- الجامعة الوطنية للكشفية المغربية
- Country: Morocco
- Founded: 1933
- Membership: 12,304
- President: Prince Moulay Rachid
- Affiliation: World Organization of the Scout Movement, World Association of Girl Guides and Girl Scouts
- Website https://scout.org.ma

= Fédération Nationale du Scoutisme Marocain =

Scouting federation in Morocco

The Fédération Nationale du Scoutisme Marocain (الجامعة الوطنية للكشفية المغربية) is the national federation of several Scouting organizations of Morocco. It was founded in 1933, became a member of the World Organization of the Scout Movement in 1961, and a member of World Association of Girl Guides and Girl Scouts in 2026. The coeducational Fédération Nationale du Scoutisme Marocain has 12,304 members as of 2004.

==Members==

The members of the federation are
- the Organisation du Scout Marocain
- the Scoutisme Hassania Marocain
- the Organisation Marocaine des Scouts et des Guides

==History==

In 1978, Mahmoud el-Alamy was awarded the Bronze Wolf, the only distinction of the World Organization of the Scout Movement, awarded by the World Scout Committee for exceptional services to world Scouting.

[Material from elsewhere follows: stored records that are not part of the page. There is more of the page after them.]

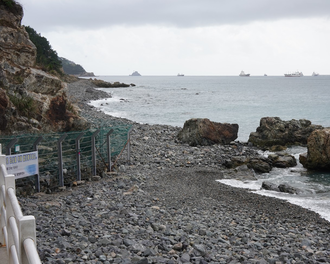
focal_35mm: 54
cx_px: 228
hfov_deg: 34.3
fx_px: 527
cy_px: 125
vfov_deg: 28.1
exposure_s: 1/100
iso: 400
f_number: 20
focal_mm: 35
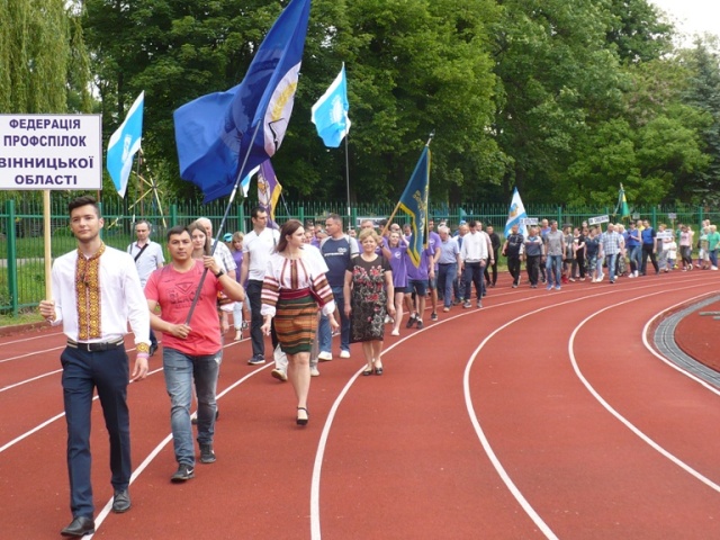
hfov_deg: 38.2
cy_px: 270
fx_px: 1040
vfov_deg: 29.1
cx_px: 360
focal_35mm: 50
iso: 100
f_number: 2.9
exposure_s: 1/200
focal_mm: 7
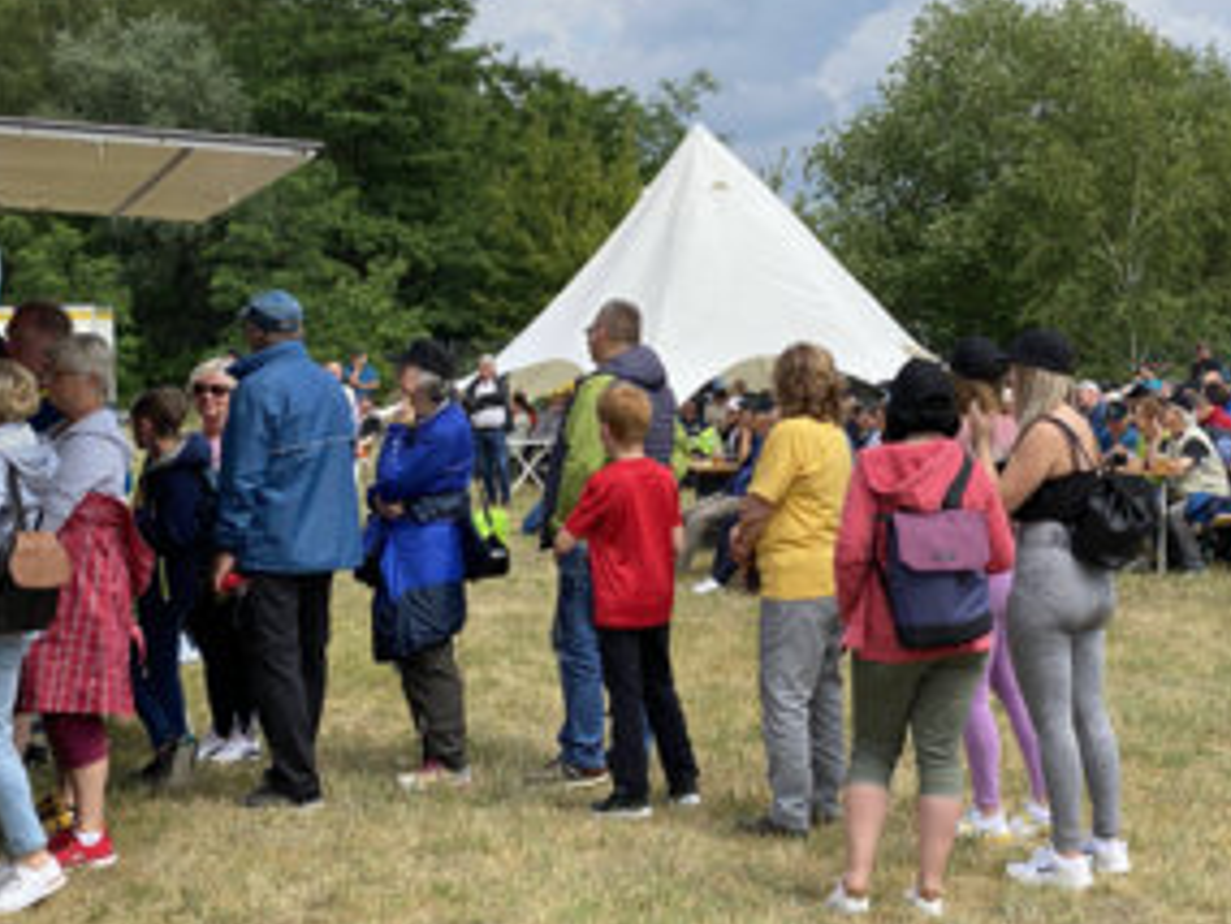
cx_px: 816
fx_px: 2597
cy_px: 345
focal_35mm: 73
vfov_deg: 20.1
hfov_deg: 26.5
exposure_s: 1/1712
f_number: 2
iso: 20
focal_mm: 6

In 1994, the international seminar "Scouting: Youth without Borders" was held in Morocco.

Since April 1997, Prince Moulay Rachid has been the president of the National Federation of Moroccan Scouting.

The Atlas Jamboree was inaugurated on 23 July 2007 in Ras El Maa. Around 2400 scouts, Beavers, Scouts, Guides, Senior Scouts and Rovers participated in the jamboree, organised by the Scoutisme Hassania Marocain.

==Program and ideals==
Each of the associations in the federation has a program which includes many community service activities and development projects.
- Louveteaux (Cub Scouts) - ages 7 to 11
- Eclaireurs (Scouts) - ages 12 to 17
- Routiers (Rover Scouts) - ages 17 to 25

The Scout Motto is Kun Musta'idan or كن مستعداً, Be Prepared in Arabic, and is Sois Prêt in French. The noun for a single Scout is Kashaf or كشاف in Arabic.

The Scout emblem of the Fédération Nationale du Scoutisme Marocain, as well as those of most federation members, incorporates the seal of Suleiman of the flag of Morocco.